Buck Hill said his background as a paramedic was a useful tool for applying to medical school as he watched his co-workers leave the department.

"Every year someone was going on to medical school," he said.

He said wearing the police badge and caring for patients gave him self confidence.

"I would not have gone into medical school if I hadn't done this," he said.

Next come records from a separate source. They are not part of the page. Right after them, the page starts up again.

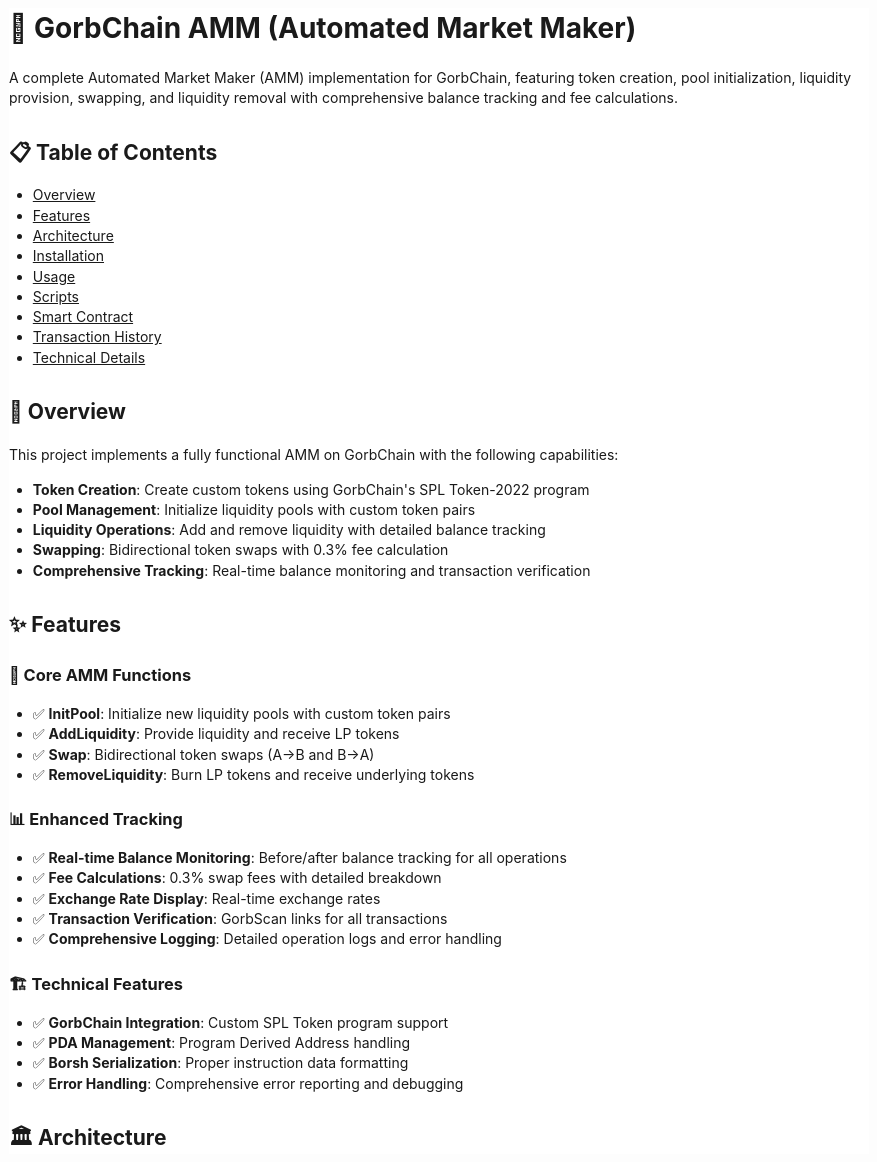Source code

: # 🚀 GorbChain AMM (Automated Market Maker)

A complete Automated Market Maker (AMM) implementation for GorbChain, featuring token creation, pool initialization, liquidity provision, swapping, and liquidity removal with comprehensive balance tracking and fee calculations.

## 📋 Table of Contents

- [Overview](#overview)
- [Features](#features)
- [Architecture](#architecture)
- [Installation](#installation)
- [Usage](#usage)
- [Scripts](#scripts)
- [Smart Contract](#smart-contract)
- [Transaction History](#transaction-history)
- [Technical Details](#technical-details)

## 🎯 Overview

This project implements a fully functional AMM on GorbChain with the following capabilities:
- **Token Creation**: Create custom tokens using GorbChain's SPL Token-2022 program
- **Pool Management**: Initialize liquidity pools with custom token pairs
- **Liquidity Operations**: Add and remove liquidity with detailed balance tracking
- **Swapping**: Bidirectional token swaps with 0.3% fee calculation
- **Comprehensive Tracking**: Real-time balance monitoring and transaction verification

## ✨ Features

### 🔧 Core AMM Functions
- ✅ **InitPool**: Initialize new liquidity pools with custom token pairs
- ✅ **AddLiquidity**: Provide liquidity and receive LP tokens
- ✅ **Swap**: Bidirectional token swaps (A→B and B→A)
- ✅ **RemoveLiquidity**: Burn LP tokens and receive underlying tokens

### 📊 Enhanced Tracking
- ✅ **Real-time Balance Monitoring**: Before/after balance tracking for all operations
- ✅ **Fee Calculations**: 0.3% swap fees with detailed breakdown
- ✅ **Exchange Rate Display**: Real-time exchange rates
- ✅ **Transaction Verification**: GorbScan links for all transactions
- ✅ **Comprehensive Logging**: Detailed operation logs and error handling

### 🏗️ Technical Features
- ✅ **GorbChain Integration**: Custom SPL Token program support
- ✅ **PDA Management**: Program Derived Address handling
- ✅ **Borsh Serialization**: Proper instruction data formatting
- ✅ **Error Handling**: Comprehensive error reporting and debugging

## 🏛️ Architecture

Terry Hill said the police department encouraged its employees to take college courses and advance their education. Workers could trade shifts with each other.

"They allowed us to trade time and go to medical school," he said.

Frantz said the city also offered to cover some of the bill.

Once all three paramedics left the department and went off to medical school, choosing a field to study was easy for two of them. Buck Hill wanted to become an anesthesiologist, and Terry Hill knew emergency medicine was the area for him.

Frantz said making the choice was a bit harder for him.

"I liked everything in medical school," he said. "I couldn't narrow it down. I liked psychiatry, older people, kids, sewing up wounds."

So Frantz came up with an idea.

"Why narrow it down?" he asked himself. "Broaden it."

Frantz decided to pursue a career in emergency medicine.

All three doctors are happy with the decisions they made.

"When you come into work, you're in," Frantz said.

He said it's common to work a 10-12 hour shift in a day and care for a variety of ailments.

"You're very busy," he said. "It's whatever comes through the door."